**Exercise instructions:**
(1) In the text about the West Michigan Edge soccer team, where did the team play its home games?
(2) Pick up the text about the West Michigan Edge soccer team from the point where it ends and keep writing.

**Document segment:**

────────────────────

West Michigan Edge was an American soccer team based in Grand Rapids, Michigan, United States. Founded in 1995, the team played in the USL Premier Development League (PDL), the fourth tier of the American Soccer Pyramid, until 2008, when the franchise folded and the team left the league.

The team played its home games at EK Stadium on the campus of East Kentwood High School in nearby Kentwood, Michigan. The team's colors were red, white and blue.

The club also fielded a team in the USL’s Super-20 League, a league for players 17 to 20 years of age run under the United Soccer Leagues umbrella.

History

The team played as Grand Rapids Explosion from 1995 to 1998, before changing names to West Michigan Explosion prior to the 1999 season, and adopting their final moniker in 2000.

Year-by-year

Head coaches
  Joey Barone (2005–2006)
  Mark Bell (2007)
  Stephen Herdsman (2008)

────────────────────

**Input data:**
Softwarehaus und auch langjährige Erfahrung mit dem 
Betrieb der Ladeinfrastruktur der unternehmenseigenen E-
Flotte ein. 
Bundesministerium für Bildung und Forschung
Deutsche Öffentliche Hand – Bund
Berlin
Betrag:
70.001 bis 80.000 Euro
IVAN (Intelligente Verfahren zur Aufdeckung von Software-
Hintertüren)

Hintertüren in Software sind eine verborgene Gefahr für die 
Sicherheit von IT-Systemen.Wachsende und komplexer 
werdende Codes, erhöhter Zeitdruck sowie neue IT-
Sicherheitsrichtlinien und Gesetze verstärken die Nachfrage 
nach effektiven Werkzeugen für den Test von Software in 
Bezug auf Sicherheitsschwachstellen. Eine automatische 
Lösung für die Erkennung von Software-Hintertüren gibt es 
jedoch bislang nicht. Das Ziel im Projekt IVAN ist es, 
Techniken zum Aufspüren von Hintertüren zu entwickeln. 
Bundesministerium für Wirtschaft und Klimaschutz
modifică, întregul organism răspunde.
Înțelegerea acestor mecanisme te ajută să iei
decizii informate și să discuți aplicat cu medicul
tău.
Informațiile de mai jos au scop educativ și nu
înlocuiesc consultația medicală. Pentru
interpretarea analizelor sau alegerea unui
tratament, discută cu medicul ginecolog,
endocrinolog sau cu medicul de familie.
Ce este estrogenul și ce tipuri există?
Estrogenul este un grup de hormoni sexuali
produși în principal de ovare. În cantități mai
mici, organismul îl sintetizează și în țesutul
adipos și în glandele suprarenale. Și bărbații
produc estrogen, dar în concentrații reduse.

────────────────────

**Exercise responses:**
(1) At EK Stadium, on the campus of East Kentwood High School in Kentwood, Michigan.

(2)
Stadia
 Holland Municipal Stadium; Holland, Michigan (2004)
 Stadium at Forest Hills Central High School; Grand Rapids, Michigan (2005–2007)
 Stadium at Mona Shores High School; Muskegon, Michigan 1 game (2005)
 Stadium at Cornerstone University; Grand Rapids, Michigan 4 games (2007)
 East Grand Rapids Memorial Field; Grand Rapids, Michigan 2 games (2007)
 Stadium at Crestwood Middle School; Kentwood, Michigan 1 game (2007)
 EK Stadium; Kentwood, Michigan (2008)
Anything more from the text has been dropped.